### EXERCISE
Across the entries below, how many lines contain the string "ankle"? Give only the count.

### EXERCISE DATA
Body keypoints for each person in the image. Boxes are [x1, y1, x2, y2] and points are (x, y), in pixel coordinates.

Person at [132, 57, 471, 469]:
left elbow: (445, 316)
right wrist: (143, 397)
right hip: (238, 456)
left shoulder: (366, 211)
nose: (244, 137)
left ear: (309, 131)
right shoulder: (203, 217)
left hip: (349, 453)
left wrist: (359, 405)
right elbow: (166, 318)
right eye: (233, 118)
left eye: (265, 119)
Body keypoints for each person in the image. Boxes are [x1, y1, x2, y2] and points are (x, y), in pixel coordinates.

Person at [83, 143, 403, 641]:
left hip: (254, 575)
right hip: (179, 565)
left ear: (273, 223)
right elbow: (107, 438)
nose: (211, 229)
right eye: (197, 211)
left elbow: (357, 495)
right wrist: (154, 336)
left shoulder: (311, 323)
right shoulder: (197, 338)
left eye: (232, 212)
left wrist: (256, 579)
...
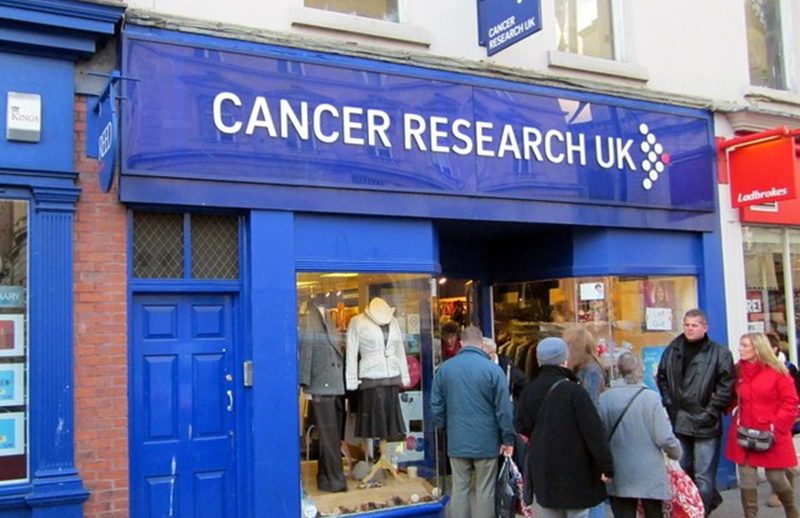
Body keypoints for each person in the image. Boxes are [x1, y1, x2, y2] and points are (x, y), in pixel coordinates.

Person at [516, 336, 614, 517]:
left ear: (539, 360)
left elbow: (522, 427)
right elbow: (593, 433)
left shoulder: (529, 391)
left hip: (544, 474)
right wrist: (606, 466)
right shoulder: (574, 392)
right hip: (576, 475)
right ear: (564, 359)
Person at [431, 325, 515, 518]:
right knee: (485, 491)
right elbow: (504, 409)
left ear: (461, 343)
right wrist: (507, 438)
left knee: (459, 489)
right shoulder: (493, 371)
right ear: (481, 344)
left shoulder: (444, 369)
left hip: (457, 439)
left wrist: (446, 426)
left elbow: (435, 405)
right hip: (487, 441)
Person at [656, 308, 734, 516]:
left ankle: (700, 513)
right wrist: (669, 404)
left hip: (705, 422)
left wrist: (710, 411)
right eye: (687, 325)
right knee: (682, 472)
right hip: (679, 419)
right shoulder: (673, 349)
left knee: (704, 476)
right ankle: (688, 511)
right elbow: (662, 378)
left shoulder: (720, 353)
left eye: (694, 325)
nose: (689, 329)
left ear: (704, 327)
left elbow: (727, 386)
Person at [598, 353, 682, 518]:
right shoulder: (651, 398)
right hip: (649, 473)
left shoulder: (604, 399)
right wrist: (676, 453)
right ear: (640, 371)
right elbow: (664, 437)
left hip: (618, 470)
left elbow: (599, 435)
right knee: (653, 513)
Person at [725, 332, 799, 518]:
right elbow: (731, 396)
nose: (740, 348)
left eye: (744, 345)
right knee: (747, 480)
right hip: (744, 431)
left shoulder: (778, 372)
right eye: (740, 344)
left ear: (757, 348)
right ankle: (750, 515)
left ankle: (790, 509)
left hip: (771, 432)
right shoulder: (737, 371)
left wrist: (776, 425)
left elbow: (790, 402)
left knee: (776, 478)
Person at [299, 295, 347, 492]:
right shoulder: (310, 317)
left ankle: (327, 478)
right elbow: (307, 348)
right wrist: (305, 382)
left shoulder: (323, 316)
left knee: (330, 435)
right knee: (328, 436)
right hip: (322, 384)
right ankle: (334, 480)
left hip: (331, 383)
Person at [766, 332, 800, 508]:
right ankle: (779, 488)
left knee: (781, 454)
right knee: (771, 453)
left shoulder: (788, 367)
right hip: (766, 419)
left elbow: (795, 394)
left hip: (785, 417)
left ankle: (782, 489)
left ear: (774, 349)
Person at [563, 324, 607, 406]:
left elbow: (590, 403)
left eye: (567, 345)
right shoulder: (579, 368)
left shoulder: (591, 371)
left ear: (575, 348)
---
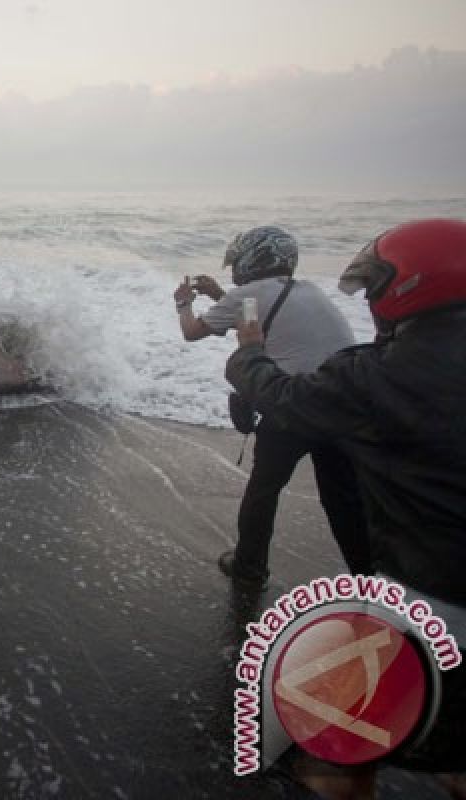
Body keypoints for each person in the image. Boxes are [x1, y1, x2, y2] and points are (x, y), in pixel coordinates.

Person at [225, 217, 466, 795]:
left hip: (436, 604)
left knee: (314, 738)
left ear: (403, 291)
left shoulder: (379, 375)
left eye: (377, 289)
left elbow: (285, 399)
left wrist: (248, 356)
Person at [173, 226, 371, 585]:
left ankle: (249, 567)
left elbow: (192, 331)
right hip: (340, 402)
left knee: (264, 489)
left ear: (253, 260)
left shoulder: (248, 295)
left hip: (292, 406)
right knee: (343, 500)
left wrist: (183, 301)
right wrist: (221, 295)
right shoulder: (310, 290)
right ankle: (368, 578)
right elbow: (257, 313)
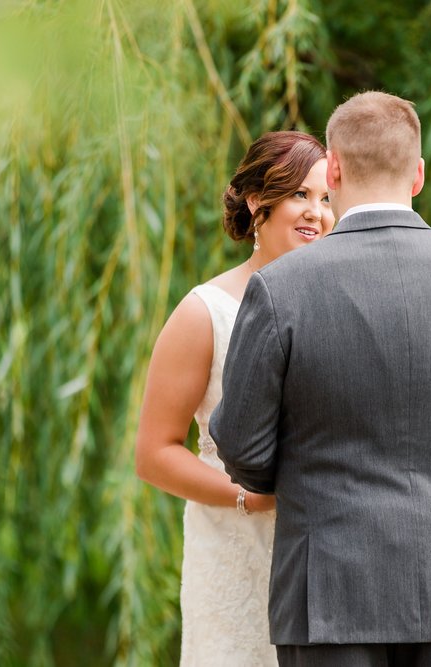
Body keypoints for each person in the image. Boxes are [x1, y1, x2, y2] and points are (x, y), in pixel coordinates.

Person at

### OUTPUT FOR THIS EXERCISE
10